(Saved entries)
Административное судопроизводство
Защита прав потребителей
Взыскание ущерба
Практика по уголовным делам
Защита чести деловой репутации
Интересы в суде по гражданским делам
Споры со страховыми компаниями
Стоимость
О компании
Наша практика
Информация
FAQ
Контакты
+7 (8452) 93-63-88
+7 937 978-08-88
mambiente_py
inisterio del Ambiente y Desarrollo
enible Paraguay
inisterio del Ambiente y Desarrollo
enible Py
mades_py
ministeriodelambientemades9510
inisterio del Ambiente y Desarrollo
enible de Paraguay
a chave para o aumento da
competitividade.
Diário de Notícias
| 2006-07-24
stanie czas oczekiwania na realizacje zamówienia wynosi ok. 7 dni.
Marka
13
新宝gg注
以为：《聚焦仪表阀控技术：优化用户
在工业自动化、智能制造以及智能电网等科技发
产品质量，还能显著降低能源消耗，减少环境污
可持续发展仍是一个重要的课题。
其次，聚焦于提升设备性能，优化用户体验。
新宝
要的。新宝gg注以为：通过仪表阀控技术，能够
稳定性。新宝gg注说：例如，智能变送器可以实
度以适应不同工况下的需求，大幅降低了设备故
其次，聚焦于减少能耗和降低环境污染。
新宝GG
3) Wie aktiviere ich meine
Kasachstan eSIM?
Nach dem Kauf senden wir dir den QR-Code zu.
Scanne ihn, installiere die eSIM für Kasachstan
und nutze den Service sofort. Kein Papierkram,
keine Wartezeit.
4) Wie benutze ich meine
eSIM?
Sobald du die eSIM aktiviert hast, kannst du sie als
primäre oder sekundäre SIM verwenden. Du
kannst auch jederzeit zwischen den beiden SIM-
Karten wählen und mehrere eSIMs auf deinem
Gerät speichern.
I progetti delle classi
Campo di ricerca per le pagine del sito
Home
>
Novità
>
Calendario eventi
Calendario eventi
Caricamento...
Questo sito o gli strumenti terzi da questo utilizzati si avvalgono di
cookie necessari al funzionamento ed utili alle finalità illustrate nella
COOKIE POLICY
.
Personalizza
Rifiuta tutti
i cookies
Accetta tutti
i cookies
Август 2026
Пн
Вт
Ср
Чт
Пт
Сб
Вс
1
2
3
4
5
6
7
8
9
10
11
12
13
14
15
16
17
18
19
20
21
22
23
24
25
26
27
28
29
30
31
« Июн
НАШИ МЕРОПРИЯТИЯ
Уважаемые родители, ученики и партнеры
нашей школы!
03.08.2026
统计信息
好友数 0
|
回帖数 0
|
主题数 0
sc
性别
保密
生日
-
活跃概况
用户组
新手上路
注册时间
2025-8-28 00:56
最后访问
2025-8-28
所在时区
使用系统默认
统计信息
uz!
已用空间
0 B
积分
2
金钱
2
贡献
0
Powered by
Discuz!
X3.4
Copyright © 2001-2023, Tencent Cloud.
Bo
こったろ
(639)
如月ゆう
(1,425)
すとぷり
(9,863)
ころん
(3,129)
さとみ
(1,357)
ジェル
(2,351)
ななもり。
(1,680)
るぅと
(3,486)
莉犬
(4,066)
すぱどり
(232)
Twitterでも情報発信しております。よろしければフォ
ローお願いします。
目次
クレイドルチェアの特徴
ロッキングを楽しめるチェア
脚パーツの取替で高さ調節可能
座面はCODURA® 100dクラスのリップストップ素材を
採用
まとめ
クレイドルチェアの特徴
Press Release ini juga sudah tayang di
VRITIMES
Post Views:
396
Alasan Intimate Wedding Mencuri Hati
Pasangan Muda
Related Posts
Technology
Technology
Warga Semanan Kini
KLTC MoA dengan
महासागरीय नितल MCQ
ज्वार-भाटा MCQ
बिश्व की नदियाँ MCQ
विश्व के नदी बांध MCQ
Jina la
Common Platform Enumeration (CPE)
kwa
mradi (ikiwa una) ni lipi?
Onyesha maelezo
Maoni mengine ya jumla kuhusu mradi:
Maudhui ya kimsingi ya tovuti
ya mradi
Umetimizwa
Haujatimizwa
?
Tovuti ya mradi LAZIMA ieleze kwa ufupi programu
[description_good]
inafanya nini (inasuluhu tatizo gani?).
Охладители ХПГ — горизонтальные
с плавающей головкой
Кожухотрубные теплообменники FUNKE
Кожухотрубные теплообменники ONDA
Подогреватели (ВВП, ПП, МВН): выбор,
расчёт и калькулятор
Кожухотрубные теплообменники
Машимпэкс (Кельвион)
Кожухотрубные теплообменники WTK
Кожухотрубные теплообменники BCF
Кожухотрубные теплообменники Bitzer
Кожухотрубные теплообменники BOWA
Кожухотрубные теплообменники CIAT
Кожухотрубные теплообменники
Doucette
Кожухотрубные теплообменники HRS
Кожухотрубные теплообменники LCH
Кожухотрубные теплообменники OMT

Required work ▸ Search the data above for lines holding "Защита" and copy each of them.

Solution to this exercise ▸
Защита прав потребителей
Защита чести деловой репутации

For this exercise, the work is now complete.